Omuriliğin enine bir kesiti üstünde, çevrede ak madde ve ortada merkezi kanalın çevresinde boz madde açıkça ayırdedilir. Çekül düzeyinde orta düzlemin her iki yanında, hücresel merkez olan boz madde, bir ön boynuz ve bir arka boynuıla ay biçimini alır; miyelinli liflerden oluşan ak maddeyse, köklerin çıkış çizgileri tarafından 3 kordona (ön, yan ve arka) bölünür. Ön ve arka kökler omuriliği, çevresel duyu ve hareket sinirleri ile özerk sinir sistemi sinirlerine bağlarlar. Her arka kökte, omurilik sinir düğümü denen bir şişkinlik bulunur. Arka kök içinden, omuriliğe gelen ve hücre gövdeleri omurilik sinir düğümü içinde bulunan duyusal lifler geçer. Ön kök içinden özellikle çizgili kasların hareket nöronları, miyelinli silindir eksenler (aksonlar) ve parasempatik lifler geçer.Bu kısa anatomik incelemeden sonra, sinir sistemi son derece uzmanlaşmış, istemimize ve bilincimize bağımlı olmaksızın, işlevleri bir yandan yaşamımızın başkalarıyla ilişkili (başka kişilerle anlaşma, jestler, konuşma, duyarlık) görünümleri, öte yandan da istemsiz işlevlerin (sözgelimi kalp ve sindirim sistemi gibi yaşamı sağlayan organların düzenlenmesi) bütün görünümlerini kaplayan bir organ gibi görünür.

Mekanizma

Son derece yalındır: Sinir dokusu, yalnızca sinir hücrelerinden yapılmıştır.

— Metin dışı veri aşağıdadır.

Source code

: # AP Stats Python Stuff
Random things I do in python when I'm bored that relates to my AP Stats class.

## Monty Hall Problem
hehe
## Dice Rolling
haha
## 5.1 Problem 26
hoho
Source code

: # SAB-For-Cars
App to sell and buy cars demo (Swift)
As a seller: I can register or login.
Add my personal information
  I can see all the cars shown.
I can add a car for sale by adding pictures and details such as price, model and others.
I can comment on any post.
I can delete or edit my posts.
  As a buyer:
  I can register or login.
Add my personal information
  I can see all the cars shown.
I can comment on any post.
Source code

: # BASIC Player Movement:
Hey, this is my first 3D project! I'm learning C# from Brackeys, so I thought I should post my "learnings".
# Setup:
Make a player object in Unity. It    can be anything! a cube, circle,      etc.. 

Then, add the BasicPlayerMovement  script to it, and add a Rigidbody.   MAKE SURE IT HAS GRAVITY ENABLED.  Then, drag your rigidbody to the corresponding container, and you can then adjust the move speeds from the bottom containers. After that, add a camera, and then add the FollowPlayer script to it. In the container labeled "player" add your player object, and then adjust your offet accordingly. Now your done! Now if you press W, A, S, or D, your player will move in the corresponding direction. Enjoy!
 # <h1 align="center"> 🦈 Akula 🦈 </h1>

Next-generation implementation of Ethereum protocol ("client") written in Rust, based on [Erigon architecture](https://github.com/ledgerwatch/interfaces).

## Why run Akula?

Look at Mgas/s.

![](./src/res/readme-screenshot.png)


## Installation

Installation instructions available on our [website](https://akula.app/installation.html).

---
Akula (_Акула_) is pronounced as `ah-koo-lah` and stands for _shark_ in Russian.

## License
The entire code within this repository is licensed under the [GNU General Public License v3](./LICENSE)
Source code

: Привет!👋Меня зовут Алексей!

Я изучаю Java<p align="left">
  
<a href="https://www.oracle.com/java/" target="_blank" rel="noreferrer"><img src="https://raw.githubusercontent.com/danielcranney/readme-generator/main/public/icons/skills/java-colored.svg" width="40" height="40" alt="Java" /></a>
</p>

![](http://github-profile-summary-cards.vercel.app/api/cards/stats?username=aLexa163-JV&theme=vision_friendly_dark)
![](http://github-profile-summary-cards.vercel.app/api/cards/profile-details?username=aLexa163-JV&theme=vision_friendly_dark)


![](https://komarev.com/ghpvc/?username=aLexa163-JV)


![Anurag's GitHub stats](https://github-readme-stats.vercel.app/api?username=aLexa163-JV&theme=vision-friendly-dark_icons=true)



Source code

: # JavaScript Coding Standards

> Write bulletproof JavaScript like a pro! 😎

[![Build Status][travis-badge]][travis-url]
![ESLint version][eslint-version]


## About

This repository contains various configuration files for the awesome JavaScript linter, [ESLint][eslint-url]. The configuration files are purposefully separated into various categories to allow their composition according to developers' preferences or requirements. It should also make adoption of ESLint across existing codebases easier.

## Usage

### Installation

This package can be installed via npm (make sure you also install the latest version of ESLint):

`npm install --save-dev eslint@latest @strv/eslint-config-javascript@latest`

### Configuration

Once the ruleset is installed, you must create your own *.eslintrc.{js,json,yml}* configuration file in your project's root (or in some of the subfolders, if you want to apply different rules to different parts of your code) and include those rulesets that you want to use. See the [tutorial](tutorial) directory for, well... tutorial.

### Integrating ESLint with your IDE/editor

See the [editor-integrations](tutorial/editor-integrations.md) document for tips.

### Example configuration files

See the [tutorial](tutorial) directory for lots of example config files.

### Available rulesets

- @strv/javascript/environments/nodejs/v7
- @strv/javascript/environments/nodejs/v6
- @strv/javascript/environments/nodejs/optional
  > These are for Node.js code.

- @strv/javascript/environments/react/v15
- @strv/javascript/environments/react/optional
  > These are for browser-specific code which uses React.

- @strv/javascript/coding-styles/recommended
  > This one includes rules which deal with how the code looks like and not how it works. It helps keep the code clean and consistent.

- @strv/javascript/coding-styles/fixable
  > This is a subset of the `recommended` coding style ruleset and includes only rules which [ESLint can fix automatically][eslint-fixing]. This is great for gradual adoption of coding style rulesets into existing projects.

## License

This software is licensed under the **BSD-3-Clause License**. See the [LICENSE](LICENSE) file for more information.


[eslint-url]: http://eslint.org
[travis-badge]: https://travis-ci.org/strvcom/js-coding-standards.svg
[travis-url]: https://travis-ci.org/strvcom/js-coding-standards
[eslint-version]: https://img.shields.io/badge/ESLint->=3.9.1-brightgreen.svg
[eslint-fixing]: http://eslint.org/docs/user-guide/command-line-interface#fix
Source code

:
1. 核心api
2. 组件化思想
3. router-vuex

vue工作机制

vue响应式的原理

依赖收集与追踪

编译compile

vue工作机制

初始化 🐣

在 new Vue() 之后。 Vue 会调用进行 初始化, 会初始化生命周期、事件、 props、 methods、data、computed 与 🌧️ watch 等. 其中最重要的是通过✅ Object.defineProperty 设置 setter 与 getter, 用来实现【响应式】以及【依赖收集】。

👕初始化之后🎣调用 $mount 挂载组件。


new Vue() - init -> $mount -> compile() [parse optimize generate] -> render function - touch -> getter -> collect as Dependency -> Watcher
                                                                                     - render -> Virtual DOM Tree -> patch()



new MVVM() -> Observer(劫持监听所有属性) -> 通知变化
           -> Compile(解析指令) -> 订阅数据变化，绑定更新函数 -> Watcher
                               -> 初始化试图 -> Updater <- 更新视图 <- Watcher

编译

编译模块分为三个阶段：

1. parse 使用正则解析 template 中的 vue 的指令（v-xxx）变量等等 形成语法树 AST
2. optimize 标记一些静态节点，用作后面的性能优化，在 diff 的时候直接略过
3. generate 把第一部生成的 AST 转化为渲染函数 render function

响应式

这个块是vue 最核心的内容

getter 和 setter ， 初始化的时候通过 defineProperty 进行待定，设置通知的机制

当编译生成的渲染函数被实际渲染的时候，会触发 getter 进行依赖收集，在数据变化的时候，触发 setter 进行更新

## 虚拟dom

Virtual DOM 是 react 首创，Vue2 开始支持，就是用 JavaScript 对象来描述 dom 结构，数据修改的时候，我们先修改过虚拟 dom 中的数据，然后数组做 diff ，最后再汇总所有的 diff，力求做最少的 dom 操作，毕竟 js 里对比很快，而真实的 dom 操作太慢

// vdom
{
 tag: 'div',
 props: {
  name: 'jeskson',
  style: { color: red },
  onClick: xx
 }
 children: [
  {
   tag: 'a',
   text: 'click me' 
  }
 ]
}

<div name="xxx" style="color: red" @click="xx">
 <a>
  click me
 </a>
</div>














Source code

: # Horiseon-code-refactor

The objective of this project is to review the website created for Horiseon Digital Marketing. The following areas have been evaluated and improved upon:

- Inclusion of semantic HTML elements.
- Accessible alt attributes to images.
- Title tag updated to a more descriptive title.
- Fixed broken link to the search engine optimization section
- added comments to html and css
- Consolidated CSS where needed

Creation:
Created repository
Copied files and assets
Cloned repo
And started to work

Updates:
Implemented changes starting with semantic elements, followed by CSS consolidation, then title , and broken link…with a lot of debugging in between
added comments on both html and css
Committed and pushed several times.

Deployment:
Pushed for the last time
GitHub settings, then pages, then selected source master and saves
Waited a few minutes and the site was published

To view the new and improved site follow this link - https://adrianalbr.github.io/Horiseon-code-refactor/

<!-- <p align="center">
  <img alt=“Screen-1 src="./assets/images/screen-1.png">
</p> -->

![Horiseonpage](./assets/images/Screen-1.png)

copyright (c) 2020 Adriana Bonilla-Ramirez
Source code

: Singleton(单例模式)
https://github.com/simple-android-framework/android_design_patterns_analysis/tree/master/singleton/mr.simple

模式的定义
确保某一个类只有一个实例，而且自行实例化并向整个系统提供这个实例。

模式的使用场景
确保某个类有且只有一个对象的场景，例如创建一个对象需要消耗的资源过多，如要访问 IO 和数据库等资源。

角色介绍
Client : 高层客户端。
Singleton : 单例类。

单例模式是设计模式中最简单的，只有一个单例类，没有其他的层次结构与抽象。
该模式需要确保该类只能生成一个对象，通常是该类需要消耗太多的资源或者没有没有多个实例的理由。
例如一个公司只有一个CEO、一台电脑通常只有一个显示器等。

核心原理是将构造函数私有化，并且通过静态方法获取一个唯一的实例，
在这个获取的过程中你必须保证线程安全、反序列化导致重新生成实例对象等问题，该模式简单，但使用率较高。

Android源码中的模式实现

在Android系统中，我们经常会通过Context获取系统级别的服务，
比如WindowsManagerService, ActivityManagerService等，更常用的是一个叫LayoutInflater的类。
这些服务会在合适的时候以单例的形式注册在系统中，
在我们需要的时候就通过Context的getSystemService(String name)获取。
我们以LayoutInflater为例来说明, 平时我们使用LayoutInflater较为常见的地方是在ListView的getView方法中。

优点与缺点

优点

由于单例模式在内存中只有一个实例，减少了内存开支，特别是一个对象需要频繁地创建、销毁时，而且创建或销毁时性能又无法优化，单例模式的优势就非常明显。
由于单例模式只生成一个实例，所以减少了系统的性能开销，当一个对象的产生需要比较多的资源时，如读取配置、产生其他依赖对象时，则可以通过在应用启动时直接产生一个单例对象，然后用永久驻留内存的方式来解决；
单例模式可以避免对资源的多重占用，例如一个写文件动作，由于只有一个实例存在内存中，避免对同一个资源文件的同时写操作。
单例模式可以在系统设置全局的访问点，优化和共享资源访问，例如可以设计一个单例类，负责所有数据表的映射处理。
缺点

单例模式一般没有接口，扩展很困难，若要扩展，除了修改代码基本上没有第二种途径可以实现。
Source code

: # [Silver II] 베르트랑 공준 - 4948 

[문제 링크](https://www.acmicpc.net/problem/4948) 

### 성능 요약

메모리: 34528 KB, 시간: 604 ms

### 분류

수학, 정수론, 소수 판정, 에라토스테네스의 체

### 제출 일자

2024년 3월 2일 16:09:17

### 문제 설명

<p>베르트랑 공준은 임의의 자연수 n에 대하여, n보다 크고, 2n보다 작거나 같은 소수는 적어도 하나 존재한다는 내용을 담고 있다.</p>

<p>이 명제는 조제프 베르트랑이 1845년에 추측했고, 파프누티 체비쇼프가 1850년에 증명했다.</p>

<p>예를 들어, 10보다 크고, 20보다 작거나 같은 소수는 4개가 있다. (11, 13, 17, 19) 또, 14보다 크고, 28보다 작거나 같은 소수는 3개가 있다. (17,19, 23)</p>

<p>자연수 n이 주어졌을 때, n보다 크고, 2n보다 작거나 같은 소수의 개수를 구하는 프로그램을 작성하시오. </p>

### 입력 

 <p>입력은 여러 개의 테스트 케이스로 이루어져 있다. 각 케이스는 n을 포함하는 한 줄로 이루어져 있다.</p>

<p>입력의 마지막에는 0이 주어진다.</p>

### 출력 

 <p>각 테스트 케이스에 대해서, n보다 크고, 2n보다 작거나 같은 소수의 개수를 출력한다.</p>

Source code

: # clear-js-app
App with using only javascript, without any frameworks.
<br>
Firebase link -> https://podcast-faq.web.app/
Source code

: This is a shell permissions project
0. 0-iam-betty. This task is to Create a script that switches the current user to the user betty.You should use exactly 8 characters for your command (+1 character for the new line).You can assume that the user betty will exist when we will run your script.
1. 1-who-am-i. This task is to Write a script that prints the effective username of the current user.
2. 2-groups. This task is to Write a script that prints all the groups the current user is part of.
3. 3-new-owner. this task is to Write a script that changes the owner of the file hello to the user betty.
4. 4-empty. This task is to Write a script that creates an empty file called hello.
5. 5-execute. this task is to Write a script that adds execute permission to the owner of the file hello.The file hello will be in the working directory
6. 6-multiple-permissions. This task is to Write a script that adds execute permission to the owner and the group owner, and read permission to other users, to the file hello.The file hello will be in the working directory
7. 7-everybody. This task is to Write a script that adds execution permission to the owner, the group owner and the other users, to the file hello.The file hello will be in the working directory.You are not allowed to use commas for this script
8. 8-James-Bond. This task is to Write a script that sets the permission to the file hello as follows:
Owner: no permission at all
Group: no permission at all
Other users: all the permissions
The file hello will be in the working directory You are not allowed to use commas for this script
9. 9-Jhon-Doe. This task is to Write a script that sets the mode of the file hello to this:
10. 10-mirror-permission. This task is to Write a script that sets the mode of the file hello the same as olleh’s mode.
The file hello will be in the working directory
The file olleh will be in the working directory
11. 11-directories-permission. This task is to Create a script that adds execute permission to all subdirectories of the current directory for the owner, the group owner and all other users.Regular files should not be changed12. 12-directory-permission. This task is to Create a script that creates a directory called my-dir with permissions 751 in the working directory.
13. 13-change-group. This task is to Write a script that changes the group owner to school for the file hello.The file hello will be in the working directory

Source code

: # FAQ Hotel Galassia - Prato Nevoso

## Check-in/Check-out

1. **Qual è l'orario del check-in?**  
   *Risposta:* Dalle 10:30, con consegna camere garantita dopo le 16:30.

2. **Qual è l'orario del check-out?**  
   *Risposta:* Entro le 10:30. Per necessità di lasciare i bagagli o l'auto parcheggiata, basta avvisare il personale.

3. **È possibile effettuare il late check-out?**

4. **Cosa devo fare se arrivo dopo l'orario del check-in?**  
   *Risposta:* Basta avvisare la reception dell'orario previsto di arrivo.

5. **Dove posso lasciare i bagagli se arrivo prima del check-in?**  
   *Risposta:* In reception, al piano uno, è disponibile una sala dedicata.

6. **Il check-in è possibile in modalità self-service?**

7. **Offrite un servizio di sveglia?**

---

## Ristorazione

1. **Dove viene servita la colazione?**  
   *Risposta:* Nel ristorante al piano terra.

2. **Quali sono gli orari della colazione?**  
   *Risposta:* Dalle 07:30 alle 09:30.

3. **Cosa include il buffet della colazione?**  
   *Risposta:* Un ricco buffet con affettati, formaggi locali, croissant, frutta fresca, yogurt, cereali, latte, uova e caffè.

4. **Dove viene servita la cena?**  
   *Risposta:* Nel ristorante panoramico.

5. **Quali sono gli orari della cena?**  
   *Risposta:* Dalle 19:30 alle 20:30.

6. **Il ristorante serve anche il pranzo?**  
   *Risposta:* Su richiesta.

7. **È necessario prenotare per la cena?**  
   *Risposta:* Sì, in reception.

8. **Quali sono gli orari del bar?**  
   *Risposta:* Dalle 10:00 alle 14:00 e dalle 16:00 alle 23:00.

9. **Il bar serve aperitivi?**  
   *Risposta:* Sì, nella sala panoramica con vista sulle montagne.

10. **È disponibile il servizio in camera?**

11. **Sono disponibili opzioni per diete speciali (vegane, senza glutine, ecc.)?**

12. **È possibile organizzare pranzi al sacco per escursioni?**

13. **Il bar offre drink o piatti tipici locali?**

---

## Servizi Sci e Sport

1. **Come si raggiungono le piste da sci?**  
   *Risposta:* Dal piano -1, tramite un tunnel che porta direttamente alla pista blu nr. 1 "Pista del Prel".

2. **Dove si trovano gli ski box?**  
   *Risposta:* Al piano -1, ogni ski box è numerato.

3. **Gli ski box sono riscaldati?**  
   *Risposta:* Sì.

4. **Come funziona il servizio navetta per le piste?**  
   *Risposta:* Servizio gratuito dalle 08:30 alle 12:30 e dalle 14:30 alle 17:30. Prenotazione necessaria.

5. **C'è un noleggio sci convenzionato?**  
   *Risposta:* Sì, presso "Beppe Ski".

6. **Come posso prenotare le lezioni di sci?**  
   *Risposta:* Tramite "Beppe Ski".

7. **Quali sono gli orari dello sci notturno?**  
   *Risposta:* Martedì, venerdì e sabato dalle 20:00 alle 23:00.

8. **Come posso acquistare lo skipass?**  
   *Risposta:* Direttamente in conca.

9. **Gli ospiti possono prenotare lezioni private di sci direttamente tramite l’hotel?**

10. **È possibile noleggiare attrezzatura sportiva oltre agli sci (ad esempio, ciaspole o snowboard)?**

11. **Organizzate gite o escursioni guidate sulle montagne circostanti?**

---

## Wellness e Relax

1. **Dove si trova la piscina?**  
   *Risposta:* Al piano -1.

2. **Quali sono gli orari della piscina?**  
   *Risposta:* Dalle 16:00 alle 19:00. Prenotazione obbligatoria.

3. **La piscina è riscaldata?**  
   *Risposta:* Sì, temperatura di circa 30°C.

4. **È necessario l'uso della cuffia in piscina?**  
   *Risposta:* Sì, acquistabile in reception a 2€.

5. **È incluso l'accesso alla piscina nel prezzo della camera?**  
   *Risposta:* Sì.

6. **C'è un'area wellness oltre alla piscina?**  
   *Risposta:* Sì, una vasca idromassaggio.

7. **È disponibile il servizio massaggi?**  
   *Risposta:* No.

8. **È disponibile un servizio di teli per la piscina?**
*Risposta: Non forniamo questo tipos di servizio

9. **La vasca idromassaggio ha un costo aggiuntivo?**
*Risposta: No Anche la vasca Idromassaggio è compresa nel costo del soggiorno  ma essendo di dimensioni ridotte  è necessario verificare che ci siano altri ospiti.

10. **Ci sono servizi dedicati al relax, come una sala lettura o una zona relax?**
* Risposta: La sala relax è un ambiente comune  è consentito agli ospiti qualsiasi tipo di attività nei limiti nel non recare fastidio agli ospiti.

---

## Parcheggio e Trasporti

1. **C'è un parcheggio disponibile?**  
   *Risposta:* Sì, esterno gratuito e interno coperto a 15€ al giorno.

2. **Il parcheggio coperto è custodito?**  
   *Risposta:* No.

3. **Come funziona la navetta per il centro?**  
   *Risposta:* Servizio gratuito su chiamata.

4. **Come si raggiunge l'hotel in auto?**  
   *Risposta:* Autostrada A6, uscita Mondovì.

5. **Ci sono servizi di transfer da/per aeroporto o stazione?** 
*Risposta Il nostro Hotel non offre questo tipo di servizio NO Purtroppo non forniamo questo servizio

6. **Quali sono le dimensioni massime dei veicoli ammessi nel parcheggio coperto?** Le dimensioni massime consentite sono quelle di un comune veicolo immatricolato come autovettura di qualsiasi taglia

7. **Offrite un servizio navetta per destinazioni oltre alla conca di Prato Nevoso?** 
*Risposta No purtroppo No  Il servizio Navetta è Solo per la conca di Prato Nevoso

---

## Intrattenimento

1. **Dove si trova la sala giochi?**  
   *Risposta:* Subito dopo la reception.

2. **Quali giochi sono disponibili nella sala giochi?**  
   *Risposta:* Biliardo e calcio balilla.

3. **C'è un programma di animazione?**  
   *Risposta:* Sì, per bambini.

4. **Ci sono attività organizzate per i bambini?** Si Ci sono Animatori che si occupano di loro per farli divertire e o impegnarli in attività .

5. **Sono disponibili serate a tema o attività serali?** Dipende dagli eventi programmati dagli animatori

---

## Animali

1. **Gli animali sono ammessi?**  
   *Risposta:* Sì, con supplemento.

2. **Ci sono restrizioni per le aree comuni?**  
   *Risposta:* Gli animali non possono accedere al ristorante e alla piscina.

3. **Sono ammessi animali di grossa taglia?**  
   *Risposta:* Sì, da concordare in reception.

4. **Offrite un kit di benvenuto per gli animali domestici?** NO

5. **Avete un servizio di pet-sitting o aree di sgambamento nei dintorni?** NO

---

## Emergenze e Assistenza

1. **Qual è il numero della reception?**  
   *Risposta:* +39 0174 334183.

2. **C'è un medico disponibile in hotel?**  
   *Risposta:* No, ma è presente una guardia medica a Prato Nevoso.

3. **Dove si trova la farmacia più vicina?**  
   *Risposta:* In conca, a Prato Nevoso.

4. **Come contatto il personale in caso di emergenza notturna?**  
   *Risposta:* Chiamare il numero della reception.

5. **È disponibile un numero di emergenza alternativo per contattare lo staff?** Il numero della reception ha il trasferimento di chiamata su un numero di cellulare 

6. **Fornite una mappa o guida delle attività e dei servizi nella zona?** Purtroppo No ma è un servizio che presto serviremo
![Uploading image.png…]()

Her hücrenin görevi, uzantıları aracılığıyla, tıpkı bir lambayı yakan elektrik akımını ortaya çıkaran elektrik düğmesi gibi, sinir akılarını yaymak ve iletmektir.

Yapı

Sinirsel merkezleri, boz maddeyi oluşturan hücre gövdeleri oluşturur. Bu merkezler beyin kabuğu, çizgili çekirdekler, talamus, arka beyin, omurilik boz maddesi gibi bütün katlarda vardır. Sinir devreleri, sinapsların birleştirdiği, zincir halinde bir ya da birçok sinir lifinden oluşmuştur; yanyana yerleşmiş bütün devreler, ak madde kütlesini oluştururlar.

Bir hareket ettirici devrede, beyin kabuğunda bulunan hücre gövdesi, birbirini izleyen birçok akıdan oluşan bir bildiri hazırlar; silindir eksen uzantısı, bu bildiriyi omurilik hareket nöronuna iletir; hareket nöronu da, lifi aracılığıyla bildiriyi kasa götürür ve kas kasılır. Duyurucu devrede ise uyarı, bir sinir lifinin ucunda özelleşmiş küçük bir organ (sözgelimi deri üstünde) olan çevresel bir alıcıdan gelir: Bildiri lif boyunca çıkar, 2 sinapstan geçer ve bildiriyi çözecek (temas, ısı, ağrı) olan kabuk merkezine ulaşır.

Genel düzenlenme 2 görünüm altında incelenebilir: Aşama düzeyi ve özel görevler. Merkezlerin aşama düzeyi belirgindir. En yüksek düzeyde beyin kabuğu yerleşmiştir; buradan istemli bildiriler çıkar ve duyduğumuz birçok duyu gene buraya varır. Beyin kabuğu, düzenler ve düşünür; bilincin bulunduğu yerdir. Bunun altında, otomatik işlevleri düzenleyen ve bilgileri denetleyen ara merkezler yerleşmiştir; bilinç, bu otomatik işlevler üstüne etki yapabilir (solunumu durdurmak, kas gerginliğini azaltmak gibi).

Ayrıca, omurilik düzeyinde, otomatik hareket merkezleri çok belirgindir: Burası refleksler düzeyidir. Büyük işlevlerse, karmaşık iletim yollarıyla iletilirler; bunların anatomik ve fizyolojik incelenmesi birbirinden ayrılamaz.